### YOUR TASK
Your job is to set down the stretch of entries that opens with the line containing "ca Tarot was" and closes with the line containing "the estimated whole". Keep both end lines, copy each exactly, and add nothing.
── DATASET RECORDS
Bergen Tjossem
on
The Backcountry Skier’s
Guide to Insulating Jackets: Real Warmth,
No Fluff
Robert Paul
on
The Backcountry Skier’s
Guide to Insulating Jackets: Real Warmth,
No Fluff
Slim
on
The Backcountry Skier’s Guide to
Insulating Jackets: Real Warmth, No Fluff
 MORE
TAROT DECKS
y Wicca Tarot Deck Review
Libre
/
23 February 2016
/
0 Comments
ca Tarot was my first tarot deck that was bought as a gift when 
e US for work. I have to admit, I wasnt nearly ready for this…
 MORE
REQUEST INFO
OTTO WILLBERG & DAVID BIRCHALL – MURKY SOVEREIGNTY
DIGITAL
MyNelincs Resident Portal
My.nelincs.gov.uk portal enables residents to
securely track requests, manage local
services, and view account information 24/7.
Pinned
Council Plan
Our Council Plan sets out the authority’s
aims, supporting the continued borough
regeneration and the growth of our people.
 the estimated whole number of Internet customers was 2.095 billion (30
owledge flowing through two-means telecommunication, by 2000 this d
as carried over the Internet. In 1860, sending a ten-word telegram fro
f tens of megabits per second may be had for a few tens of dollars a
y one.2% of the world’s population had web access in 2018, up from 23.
────
── DATASET RECORDS
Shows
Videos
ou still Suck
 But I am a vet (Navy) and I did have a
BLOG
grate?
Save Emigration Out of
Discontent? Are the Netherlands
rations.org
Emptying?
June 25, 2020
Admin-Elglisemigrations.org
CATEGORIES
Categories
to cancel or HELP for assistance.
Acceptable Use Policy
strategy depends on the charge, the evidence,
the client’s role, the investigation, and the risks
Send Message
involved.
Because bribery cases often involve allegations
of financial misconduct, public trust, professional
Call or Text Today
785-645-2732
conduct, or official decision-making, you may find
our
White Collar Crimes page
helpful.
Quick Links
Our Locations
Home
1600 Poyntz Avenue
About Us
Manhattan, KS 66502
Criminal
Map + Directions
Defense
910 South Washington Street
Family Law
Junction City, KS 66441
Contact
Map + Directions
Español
────
── DATASET RECORDS
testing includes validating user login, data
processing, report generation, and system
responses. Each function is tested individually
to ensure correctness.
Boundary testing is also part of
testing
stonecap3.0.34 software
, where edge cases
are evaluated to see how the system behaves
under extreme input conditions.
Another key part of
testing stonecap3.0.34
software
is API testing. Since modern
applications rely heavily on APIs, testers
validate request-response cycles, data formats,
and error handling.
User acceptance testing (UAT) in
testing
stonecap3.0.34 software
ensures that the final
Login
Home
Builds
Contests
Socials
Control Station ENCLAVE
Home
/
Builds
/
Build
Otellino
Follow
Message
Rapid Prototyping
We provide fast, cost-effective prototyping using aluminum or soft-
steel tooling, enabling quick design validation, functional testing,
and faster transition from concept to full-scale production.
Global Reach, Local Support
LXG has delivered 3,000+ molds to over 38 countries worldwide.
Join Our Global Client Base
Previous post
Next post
────
### OUTPUT FOR THIS EXERCISE
ca Tarot was my first tarot deck that was bought as a gift when 
e US for work. I have to admit, I wasnt nearly ready for this…
 MORE
REQUEST INFO
OTTO WILLBERG & DAVID BIRCHALL – MURKY SOVEREIGNTY
DIGITAL
MyNelincs Resident Portal
My.nelincs.gov.uk portal enables residents to
securely track requests, manage local
services, and view account information 24/7.
Pinned
Council Plan
Our Council Plan sets out the authority’s
aims, supporting the continued borough
regeneration and the growth of our people.
 the estimated whole number of Internet customers was 2.095 billion (30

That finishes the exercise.